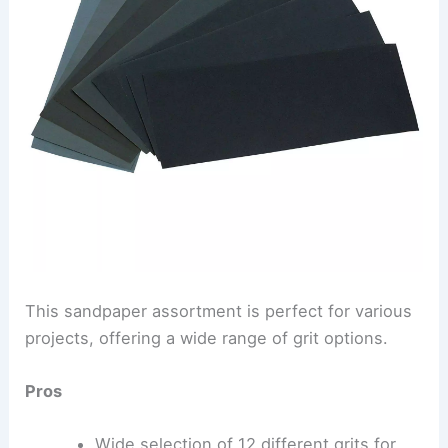
This sandpaper assortment is perfect for various
projects, offering a wide range of grit options.
Pros
Wide selection of 12 different grits for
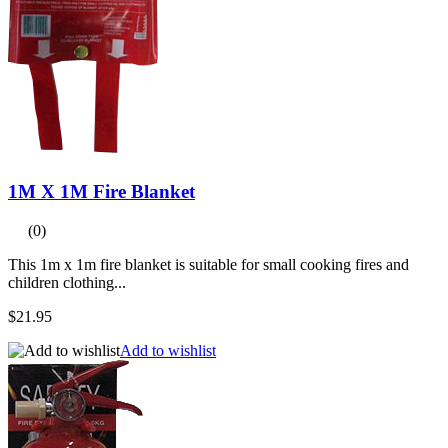
1M X 1M Fire Blanket
(0)
This 1m x 1m fire blanket is suitable for small cooking fires and
children clothing...
$21.95
Add to wishlist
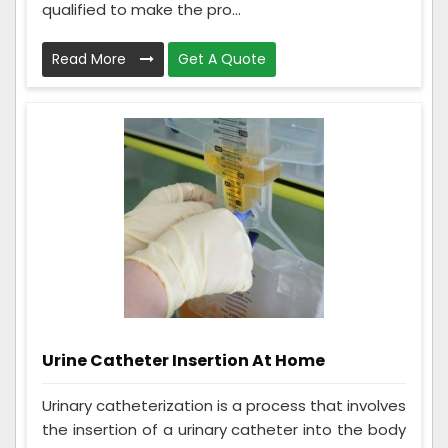
qualified to make the pro...
Read More
Get A Quote
Urine Catheter Insertion At Home
Urinary catheterization is a process that involves
the insertion of a urinary catheter into the body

************

Exercise prompt -> No pictures, please. Output the listing above exactly as it stands.

Result of the exercise ->
This sandpaper assortment is perfect for various
projects, offering a wide range of grit options.
Pros
Wide selection of 12 different grits for
1M X 1M Fire Blanket
(0)
This 1m x 1m fire blanket is suitable for small cooking fires and
children clothing...
$21.95
Add to wishlist
qualified to make the pro...
Read More
Get A Quote
Urine Catheter Insertion At Home
Urinary catheterization is a process that involves
the insertion of a urinary catheter into the body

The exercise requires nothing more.